There is also an obvious tension within the elites, since for most — if not the overwhelming majority of — businesspeople and civil servants the war is associated with clear losses and costs (confirmation of this can be found in the
recent comments of Alexandra Prokopenko). Recent criminal cases against federal ministers (Alexei Ulyukaev and Mikhail Abyzov), regional governors (Nikita Belykh, Vyacheslav Geiser, etc.), billionaires (Gleb Fetisov, the Magomedov brothers, etc.), and dozens of mayors of major cities, as well as a series of
sudden deaths of top managers of state-owned companies in 2022, have created an atmosphere of fear among officials and major businessmen.
But at the same time, many of them clearly understand that there is an absolute dead end ahead for the country. Over the past year, there has been a serious narrowing of Putin's social base among the elites, making the internal political situation unstable — for all the stability the regime has demonstrated externally.

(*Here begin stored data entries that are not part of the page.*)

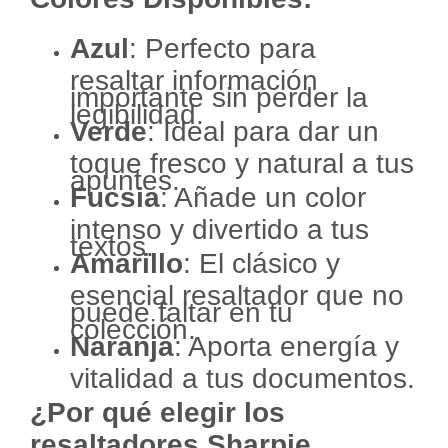
Azul
: Perfecto para
resaltar información
importante sin perder la
legibilidad.
Verde
: Ideal para dar un
toque fresco y natural a tus
apuntes.
Fucsia
: Añade un color
intenso y divertido a tus
textos.
Amarillo
: El clásico y
esencial resaltador que no
puede faltar en tu
colección.
Naranja
: Aporta energía y
vitalidad a tus documentos.
¿Por qué elegir los
resaltadores Sharpie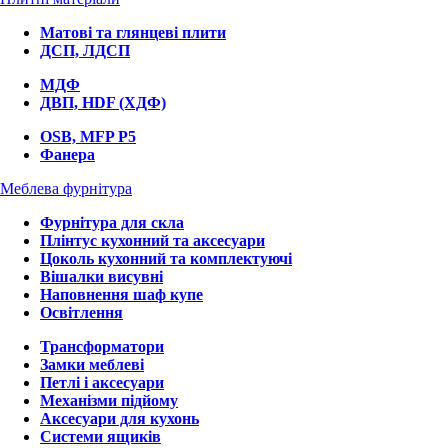
Матові та глянцеві плити
ДСП, ЛДСП
МДФ
ДВП, HDF (ХДФ)
OSB, MFP P5
Фанера
Меблева фурнітура
Фурнітура для скла
Плінтус кухонний та аксесуари
Цоколь кухонний та комплектуючі
Вішалки висувні
Наповнення шаф купе
Освітлення
Трансформатори
Замки меблеві
Петлі і аксесуари
Механізми підйому
Аксесуари для кухонь
Системи ящиків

In the coming months, this situation will certainly be influenced by developments at the front. Nevertheless, there has as yet been no elite split because the only alternatives to the Putin regime that elites see are, on the one hand, the founder of the Wagner PMC,
Yevgeny Prigozhin, with his undisguised use of violence, and the further movement of the Russian Federation toward the Donetsk and Luhansk “people’s republics” model; and, on the other hand, Alexei Navalny and his supporters, whose rise to power would likely lead to extensive lustration in the state apparatus and the seizure of property from those entrepreneurs who can be considered “regime collaborators.”